Cut two fabric pieces to fit a stiffener appropriate to your body size, giving yourself seam allowance on all sides with at least a full inch on the bottom.
Lay a himo across the koshi-ita, one inch above the bottom edge. Mark the top of the himo on either side (I used pencil). Now stitch from the first mark, up one side, across the shorter edge of the trapezoid, and down to the other mark, leaving the himo‘s path and the base open.
Replace the himo and fold back the rear trapezoid so that you can stitch the himo in place through only the top layer of the koshi-ita trapezoid.
Cut two triangles to layer over the koshi-ita. These appear to vary slightly by period or style, so be sure to check your references again! They are a bit hard to see in the photo, so I have outlined one in red.
Press back 1/2″ of the triangles to make clean edges. I invisibly top-stitched the triangles on (through top layer only!) to keep them flat and smooth; you might also slip-stitch between the large piece and the pressed edges.
Stitch along the outside edges, with the non-triangle trapezoid safely folded out of the way, to secure the himo in place. The rear himo is the shorter of the two! Be sure to align the centers.
My photo is not quite right because I erred here; my himo should have run between the triangles and trapezoid, but I was doing this very late at night and mistakenly put it inside instead. It’s not a big deal here, but if you want a bit of himo peeking out between the triangles as some styles do, be sure to stay awake during this part.
Also, I have an extra layer or two in my photos, because I was using a white, coarse-weave fabric over a black stiffener and I didn’t want the dark color showing through or highlighting edges. But I think the gist is clear enough.
Press in a seam allowance on the remaining (non-triangle) trapezoid. In the end, you should have something that looks somewhat like this. (Yep, you’ve caught me using selvage in my seam allowance. Busted.)
Now we just have to attach the himo!
Back himo, if you have a koshi-ita
Place the koshi-ita against the hakama, right sides together (pleats against triangles). Pin in place, along with pinning the himo closed.
(Now would be a very good time to insert the koshi-ita stiffening material. Only a complete moron would do this late at night and forget the insert, finishing the hakama beautifully only to discover that she had to rip it apart because she had forgotten the insert. Seriously, don’t be that person. /facepalm/)

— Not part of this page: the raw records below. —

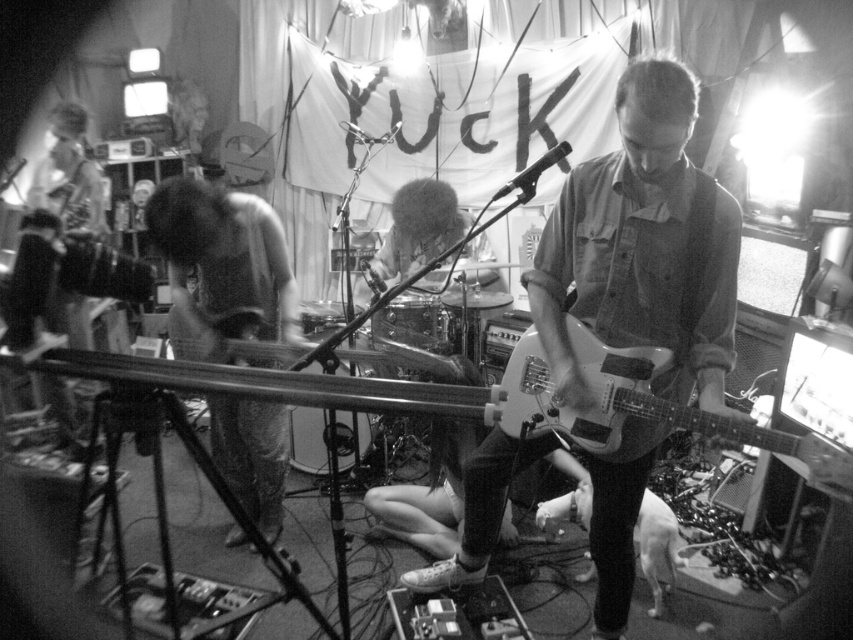
Question: Considering the relative positions of matte white guitar at center and matte black guitar at left in the image provided, where is matte white guitar at center located with respect to matte black guitar at left?

Choices:
 (A) above
 (B) below

Answer: (B)

Question: Is denim pants at left further to the viewer compared to matte black guitar at left?

Choices:
 (A) no
 (B) yes

Answer: (A)

Question: Which point is closer to the camera taking this photo?

Choices:
 (A) (491, 506)
 (B) (71, 138)
 (C) (809, 474)

Answer: (C)

Question: Estimate the real-world distances between objects in this image. Which object is closer to the matte black guitar at left?

Choices:
 (A) matte white guitar at center
 (B) denim pants at left
 (C) white glossy guitar at center

Answer: (B)

Question: Which point is farther to the camera?

Choices:
 (A) (642, 307)
 (B) (540, 413)
 (C) (244, 262)
 (D) (44, 134)

Answer: (D)

Question: Does denim pants at left have a greater width compared to white glossy guitar at center?

Choices:
 (A) yes
 (B) no

Answer: (B)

Edge-stitch the length of the himo and koshi-ita, stitching them securely together. Turn down the remaining trapezoid and hand-finish by slip-stitching, or edge-stitch invisibly if possible.

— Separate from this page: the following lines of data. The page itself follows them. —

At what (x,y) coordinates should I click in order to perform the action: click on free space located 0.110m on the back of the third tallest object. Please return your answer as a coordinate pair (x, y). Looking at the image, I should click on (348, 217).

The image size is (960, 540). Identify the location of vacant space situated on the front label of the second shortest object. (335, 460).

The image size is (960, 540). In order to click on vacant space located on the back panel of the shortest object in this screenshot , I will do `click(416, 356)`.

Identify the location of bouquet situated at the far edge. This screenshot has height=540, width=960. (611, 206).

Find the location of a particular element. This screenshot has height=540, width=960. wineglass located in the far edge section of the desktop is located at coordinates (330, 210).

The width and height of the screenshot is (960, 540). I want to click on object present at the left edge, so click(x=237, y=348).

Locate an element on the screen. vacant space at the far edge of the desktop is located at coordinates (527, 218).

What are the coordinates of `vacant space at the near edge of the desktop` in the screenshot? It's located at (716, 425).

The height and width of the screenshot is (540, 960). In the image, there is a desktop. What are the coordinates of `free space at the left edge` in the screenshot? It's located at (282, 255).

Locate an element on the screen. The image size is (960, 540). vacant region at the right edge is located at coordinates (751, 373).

Front himo, or both if you don’t have a koshi-ita
The front himo is the longer of the two. Place the pleated waist into the fold of the himo, being sure to align the centers. Close the himo and pin in place, continuing along the length of the himo. Edge-stitch.
And that’s it! If you haven’t finished the bottom hems or side seams, do that now. Otherwise, your hakama are ready to wear!
Now all that’s left is to practice tying appropriate knots!